So if someone’s going to a restaurant from downtown to uptown, I want to know, I have subway maps of the time I have, I know what the taxis look like and what, which restaurants people would lunch at. And I try and really keep all of that. Very factual, and then the characters can do whatever they want in that world.

It’s like I build a Lego set with facts, and then I set them out to play. Excellent.

[00:29:02] Jane: I like that. And are you a plotter or a pantser? I feel like we’ve talked about this before and I can’t remember your answer. What’s your writing process like?

[00:29:10] Samantha: I’m like, in general, I’m neurotic and organized. I feel like as I’m getting older, I’m a little bit less that way.

Okay. So I would say I’m definitely a plotter, like I, for this book and for The Lobotomist’s Wife, I outlined, I did, I don’t outline to the scene detail or to the chapter, every scene in a chapter kind of detail. I know the big beats of what’s going to happen all the way through.

But

[00:29:34] Samantha: then in each writing session, I let myself meander.

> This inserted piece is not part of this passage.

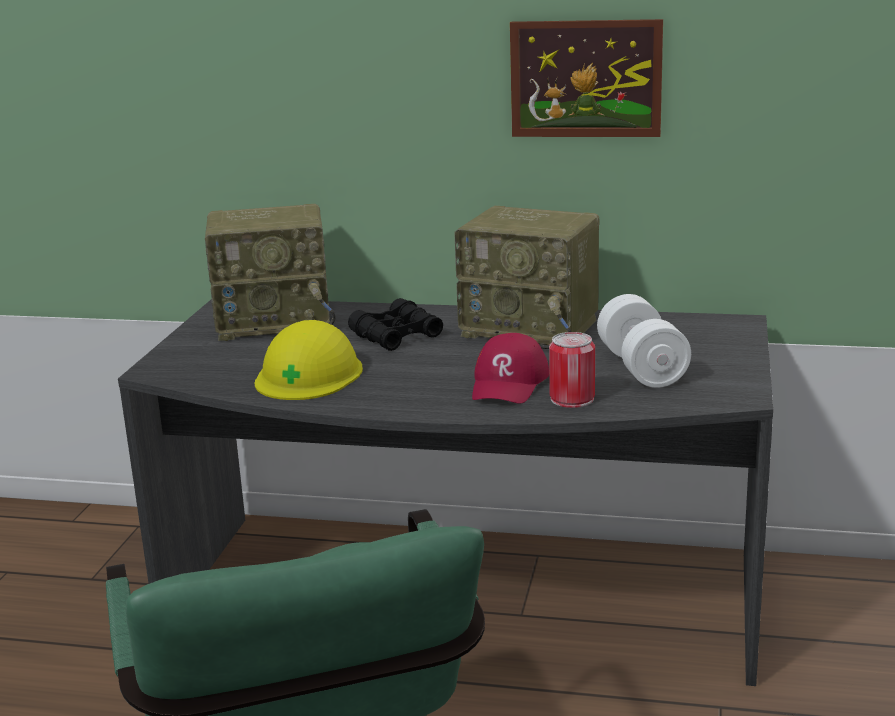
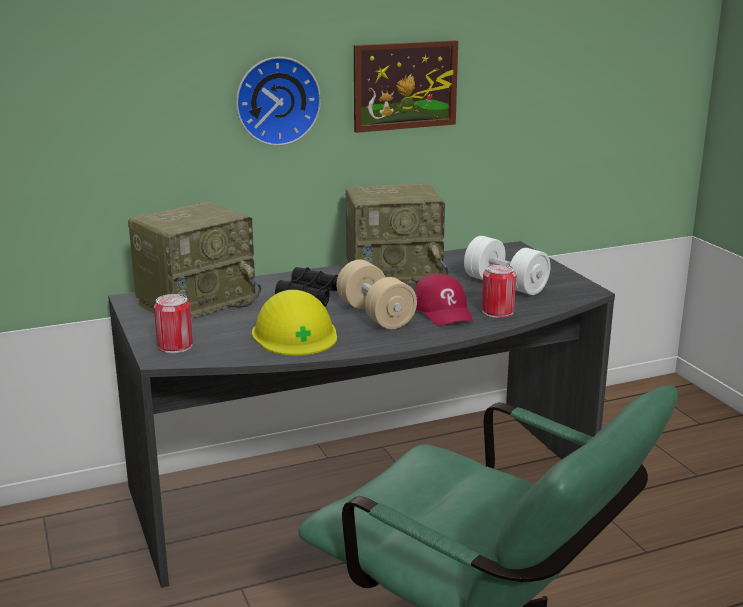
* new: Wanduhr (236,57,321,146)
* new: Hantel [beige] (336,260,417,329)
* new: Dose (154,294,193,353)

And there were like a couple moments in this book that really just surprised me as I was writing. And I let that happen. And I love that. And actually right now I’m trying to write Contemporary thriller, just for fun. I’m working on a historical fiction, but it’s really intense and I feel like I want to do something that’s like lighter and fun.

And so I’m trying to write, I live in Greenwich, Connecticut, I’m trying to write like a, social satire suspense novel that takes place in Greenwich, Connecticut. And I know the basic plot, but I haven’t put it down on paper, and I am, so I am pantsing for the first time, and it’s hard. I find it harder.

A lot harder. A

[00:30:21] Jane: lot harder. You mentioned story beats, so do you pay a lot think a lot about story structure up front, too, or you just roughly? I do,

[00:30:31] Samantha: I don’t do it to the point where I’m, like, actually mapping out an arc, but I think, To me, it’s a little bit innate that a story has to have a driving narrative.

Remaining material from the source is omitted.